This is an opinion piece by Rickard Vernet, investor and legal expert with a long background helping startups. He has a background at Vinge (law firm), Pale blue dot (VC fund) and is now at Bolago (formerly known as StartupTools) where he works with creating legal tools for startups and growth companies. Rickard is also co-founder of NaturaTua, a startup enabling private investments in biodiversity.

Gentle reminder to consider the terms of your stock options. And for European startups to understand rather than blindly follow US market standards. 🇪🇺 🇺🇸 

Another really great data visualization by Peter Walker and the Carta team on the dubious value of stock options in private companies and the market standard in the US. 

For me this highlights the importance of understanding the origins behind market standards (many which originate from specific tax and/or regulation) and their implications, especially cross-border. 

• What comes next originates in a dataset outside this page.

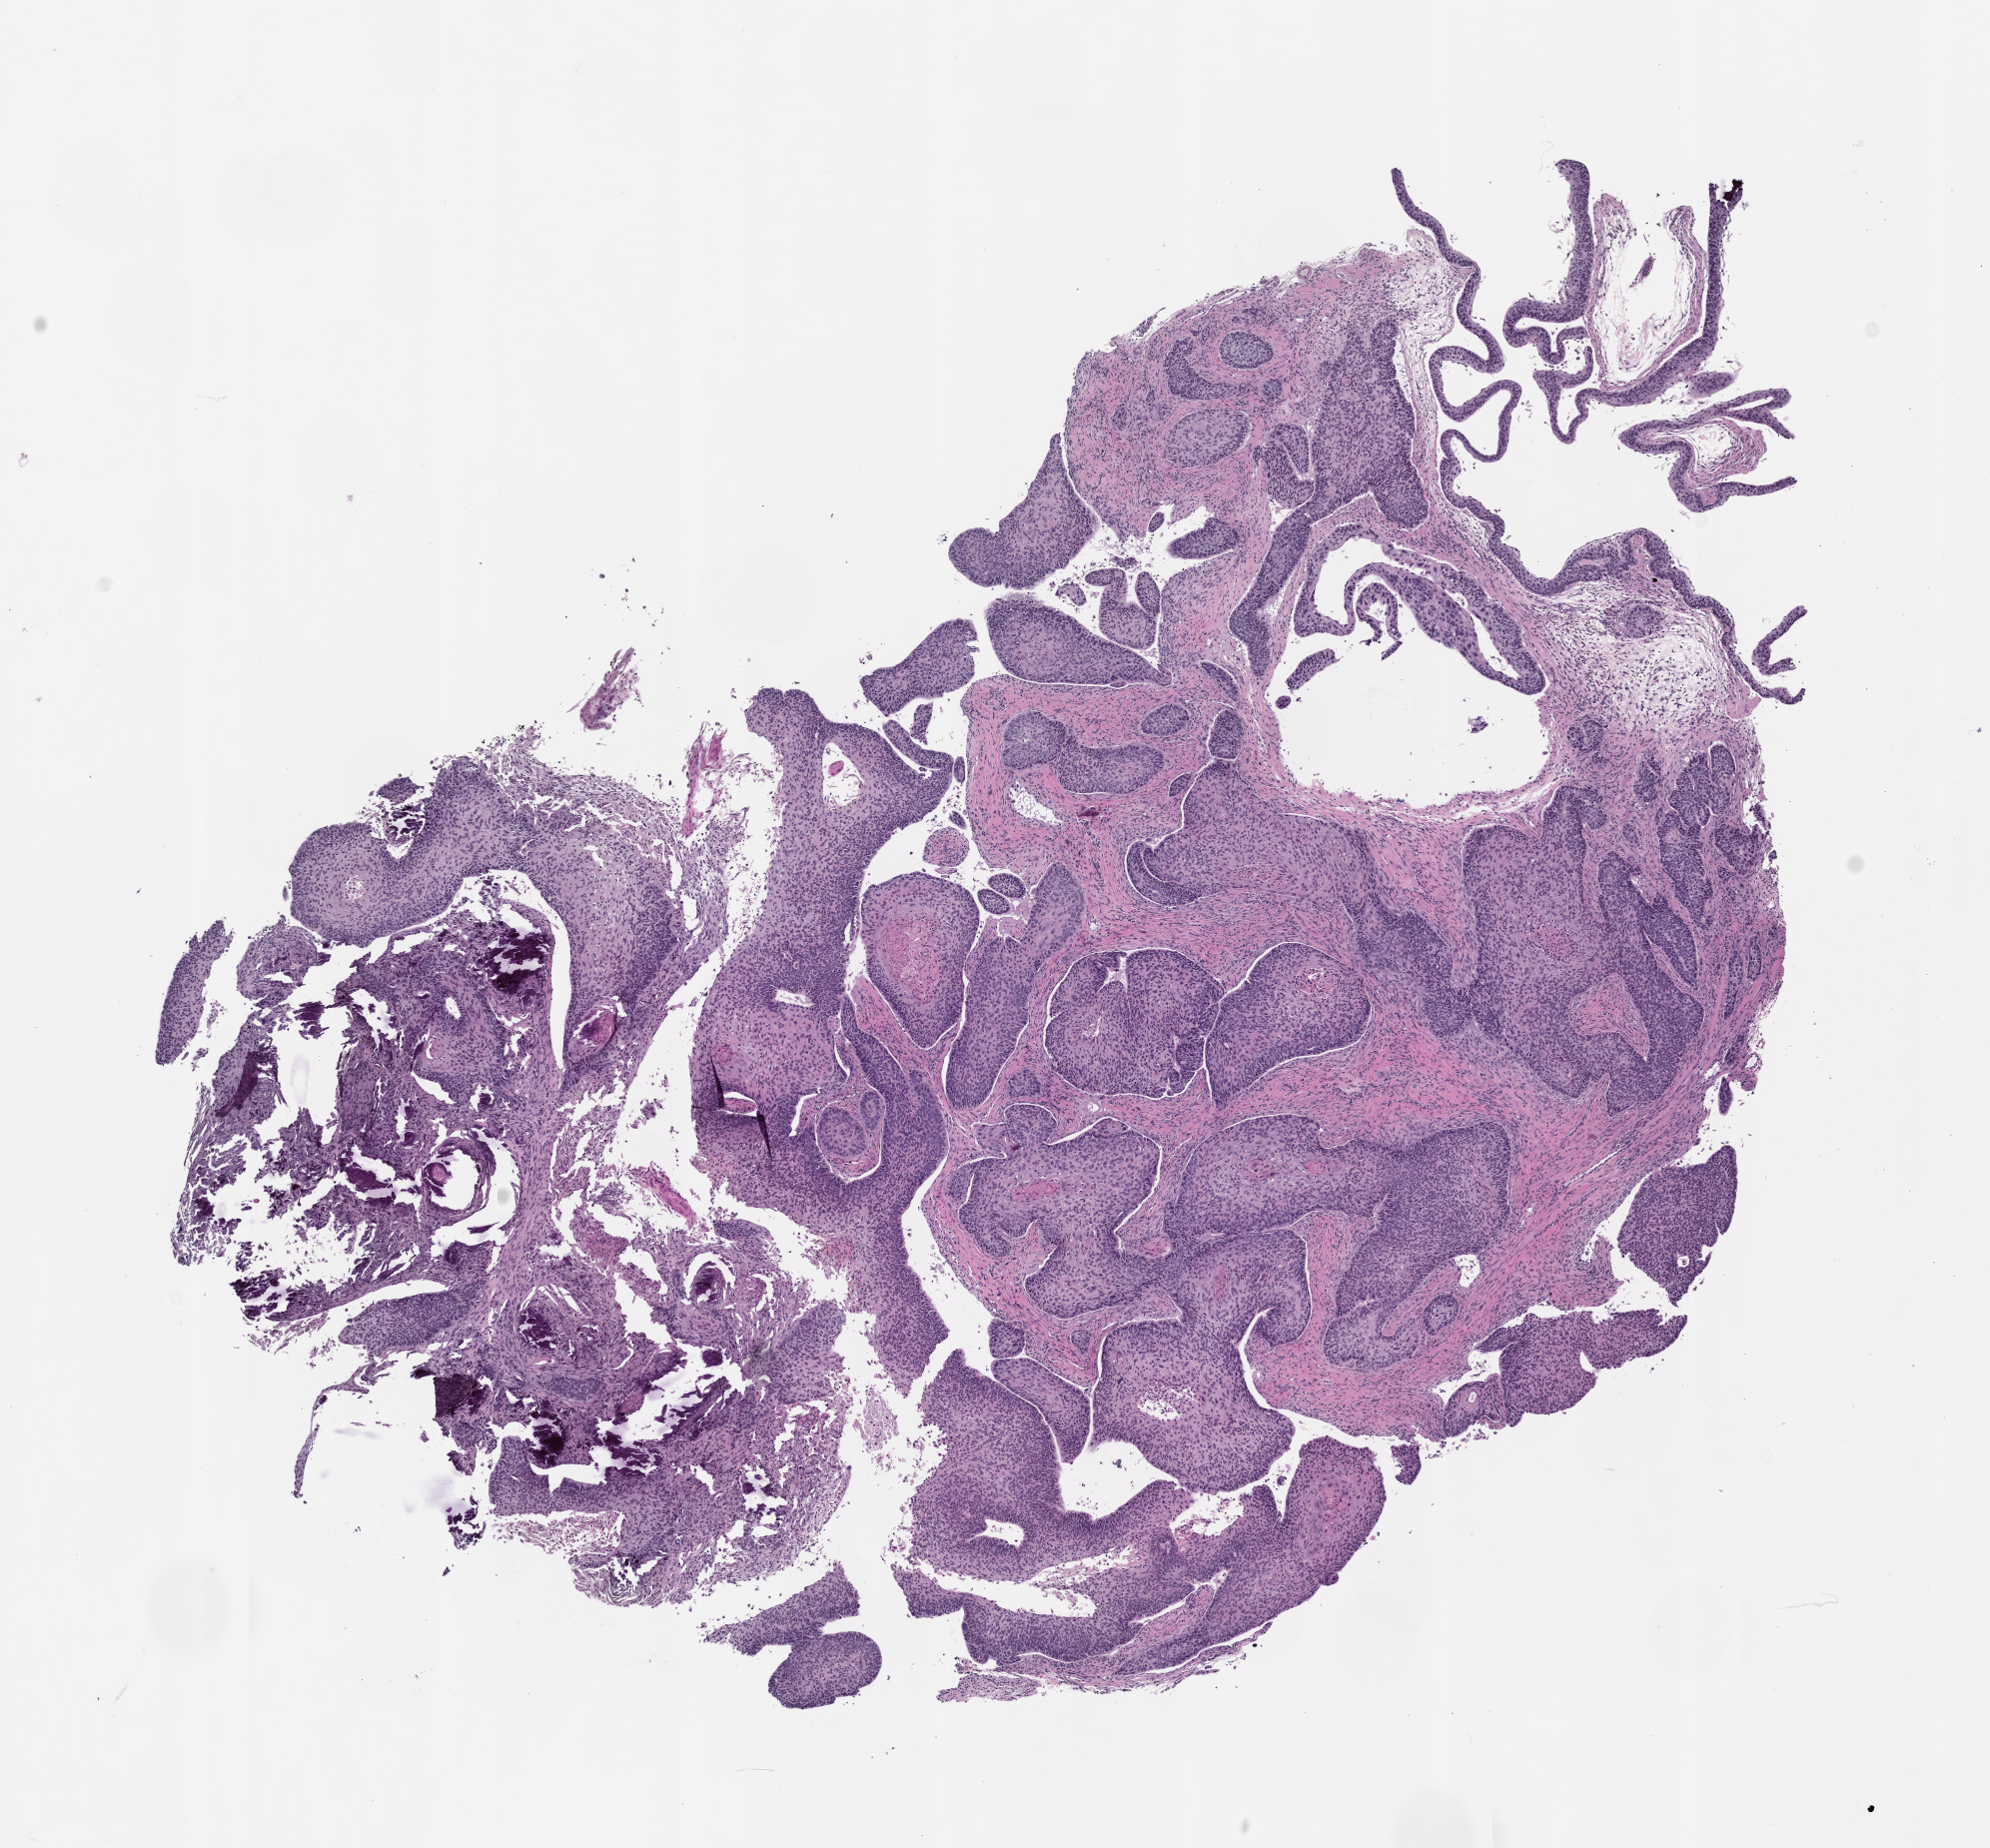
Whole-slide image, hematoxylin and eosin (H&E): patient-derived xenograft (human tumor grown in a mouse), passage 1 — whole scanned area (about 8.0 x 7.4 mm) shown as a low-resolution overview. Formalin-fixed paraffin-embedded section. Originating tumor site category: head and neck.
Originating patient diagnosis: Head and Neck Squamous Cell Carcinoma.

In short, the standard 90 days post termination exercise period (“PTEP”) for US stock options means that a LOT of (vested) stock options will be unexercised as leaving employees will not be able to exercise in the short time window. Many leaving employees will be under financial stress, and deciding whether to exercise and hope for a future liquidity event can be a very difficult decision. Unexercised options will be lost to the ex-employee and returned to the option pool. While this has positive dilution effects for founders and investors, it is obviously bad for employees.

However – and this is important – the 90 days exercise window exist as a direct effect of US tax. So there is very little reason why this market standard should be applied outside of the US where the same tax rules doesn’t apply (and in fact there seems to be ways for US companies to implement an extended PTEP).

That’s why it’s surprising to come across European startups using 90-day exercise periods, believing that it’s “market standard” and what their investors expect. 

If the US tax issues aren’t applicable, the company is simply choosing to issue low-value stock options — sadly, in many cases, because neither the company nor the employee understands that there are other options (pun intended) available.